# Drawing Gear in CAD



## tup48

This is for those interested in drawing gears in a CAD program. 
Check this out. www.cartertools.com/involute.html 
Here are two Pix. Of a gear that I did using the directions found here.

Richard


View attachment Gear2.bmp


----------



## Dan Rowe

Richard,
Yes that is a very good write up of how to use the old drafting board methods with CAD. I devised a very similar system but never made any attempt to write the work up. The problem with the system is it is a bit tedious and time consuming how ever it really made the gear math work in my head.

There are a free gear resources on the web that I have found for involute curves or approximations of involute curves.

The Rush Gear site has 2D and 3D gears for download.
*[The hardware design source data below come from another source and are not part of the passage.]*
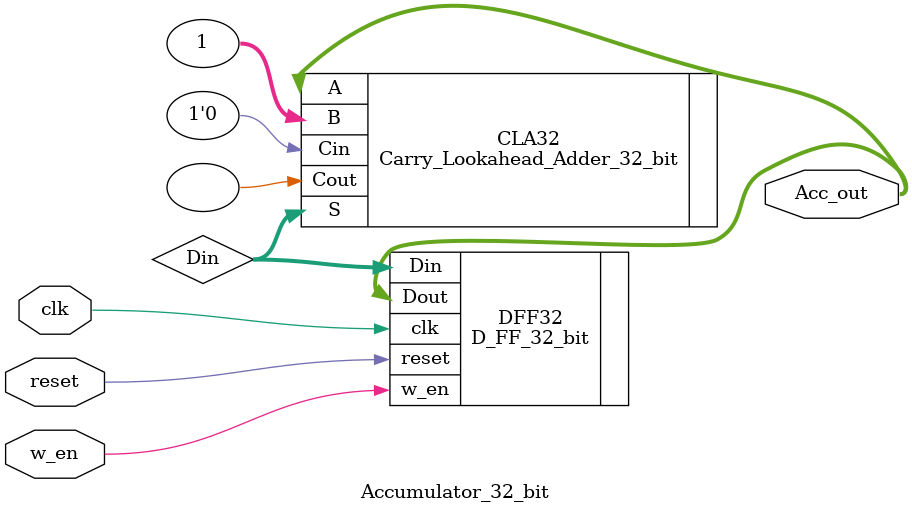
<source format=v>
module Accumulator_32_bit(reset, w_en, clk, Acc_out);
input reset, w_en, clk;
output[31:0] Acc_out;

wire[31:0] Din;

// assign Din = Acc_out + 32'd1;
Carry_Lookahead_Adder_32_bit CLA32(.A(Acc_out), .B(32'd1), .Cin(1'b0), .S(Din), .Cout());

D_FF_32_bit DFF32(.Din(Din), .reset(reset), .w_en(w_en), .clk(clk), .Dout(Acc_out));

endmodule
</source>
The curves are really circular segments which is a reasonable approximation of the involute curve.
http://www.rushgears.com/Tech_Tools/PartSearch5/partSearch.php?gearType=SPUR

Emachine shop has a gear module in the free software which will generate 2D CAD exports.
http://www.emachineshop.com/

At hobbing.com there is a free CAD library of gear profiles from 10-200 teeth. 
http://www.hobbing.com/cadlib/index.html

Dan


----------



## kvom

I'd recommend the 'Gear Template Generator' from http://woodgears.ca/gear/index.html

You can design the gear you want and export it to DXF. It also generates ring gears and racks.


----------